Landmark coordinate records
_ _ _ _ _ _ _
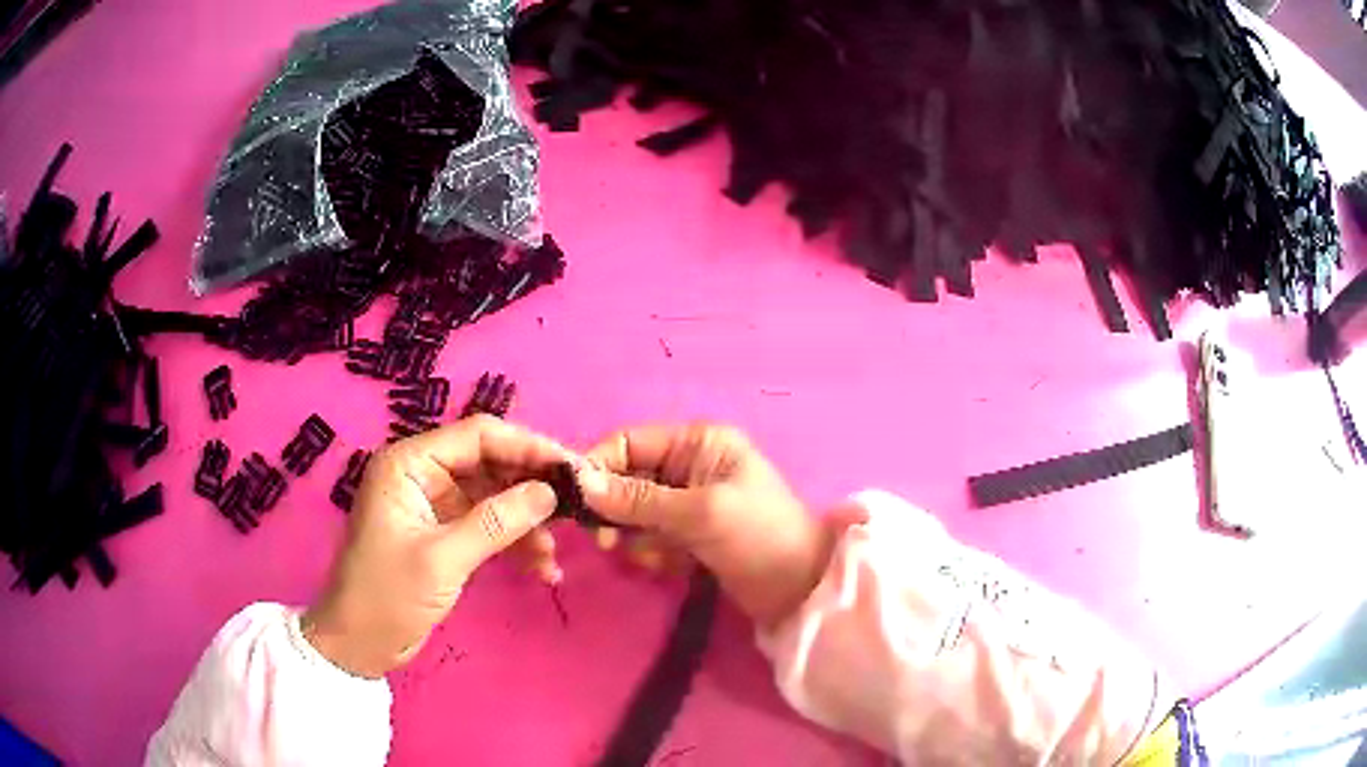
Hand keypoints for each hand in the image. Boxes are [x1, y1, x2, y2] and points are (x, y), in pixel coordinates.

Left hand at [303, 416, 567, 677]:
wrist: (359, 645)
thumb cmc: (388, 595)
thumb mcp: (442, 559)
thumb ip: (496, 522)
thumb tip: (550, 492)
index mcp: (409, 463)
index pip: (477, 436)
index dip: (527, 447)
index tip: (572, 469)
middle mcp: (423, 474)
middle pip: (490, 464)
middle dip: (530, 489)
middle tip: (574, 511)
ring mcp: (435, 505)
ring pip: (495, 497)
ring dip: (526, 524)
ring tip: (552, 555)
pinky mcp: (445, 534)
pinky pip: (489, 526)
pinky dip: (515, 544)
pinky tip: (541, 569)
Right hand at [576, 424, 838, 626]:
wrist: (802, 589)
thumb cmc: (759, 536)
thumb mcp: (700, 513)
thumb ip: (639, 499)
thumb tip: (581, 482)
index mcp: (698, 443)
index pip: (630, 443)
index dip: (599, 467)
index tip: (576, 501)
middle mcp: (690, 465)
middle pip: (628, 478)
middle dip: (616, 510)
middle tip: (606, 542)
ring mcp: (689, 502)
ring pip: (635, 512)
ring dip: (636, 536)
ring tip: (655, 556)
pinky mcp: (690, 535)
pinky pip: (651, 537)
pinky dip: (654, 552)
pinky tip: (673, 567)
_ _ _ _ _ _ _
WORK TASK = In transcribing the lines above, omit the images and keep all else exact.

EXERCISE OUTPUT =
Hand keypoints for each hand in the image. Boxes are [x1, y1, x2, y2] and points are (x, y), in pixel coordinates.

Left hand at [303, 416, 567, 677]:
wrist: (359, 645)
thumb cmc: (388, 595)
thumb mcp: (442, 559)
thumb ip: (496, 522)
thumb tip: (550, 492)
index mcp: (409, 463)
index pip: (477, 436)
index dip: (527, 447)
index tip: (572, 469)
middle mcp: (423, 474)
middle pip: (490, 464)
middle dip: (530, 489)
middle tip: (574, 511)
ring mcp: (435, 505)
ring pip: (495, 497)
ring dip: (526, 524)
ring tip: (552, 555)
pinky mcp: (445, 534)
pinky pip: (489, 526)
pinky dip: (515, 544)
pinky tip: (541, 569)
Right hand at [576, 424, 838, 626]:
wrist: (802, 589)
thumb cmc: (759, 536)
thumb mcp: (700, 513)
thumb ip: (639, 499)
thumb tip: (581, 482)
index mcp: (698, 443)
index pip: (630, 443)
index dip: (599, 467)
index tip: (576, 501)
middle mcp: (690, 465)
middle pip: (628, 478)
middle dip: (616, 510)
middle tip: (606, 542)
ring mcp: (689, 502)
ring pip: (635, 512)
ring dip: (636, 536)
ring tip: (655, 556)
pinky mcp: (690, 535)
pinky pip: (651, 537)
pinky dip: (654, 552)
pinky tip: (673, 567)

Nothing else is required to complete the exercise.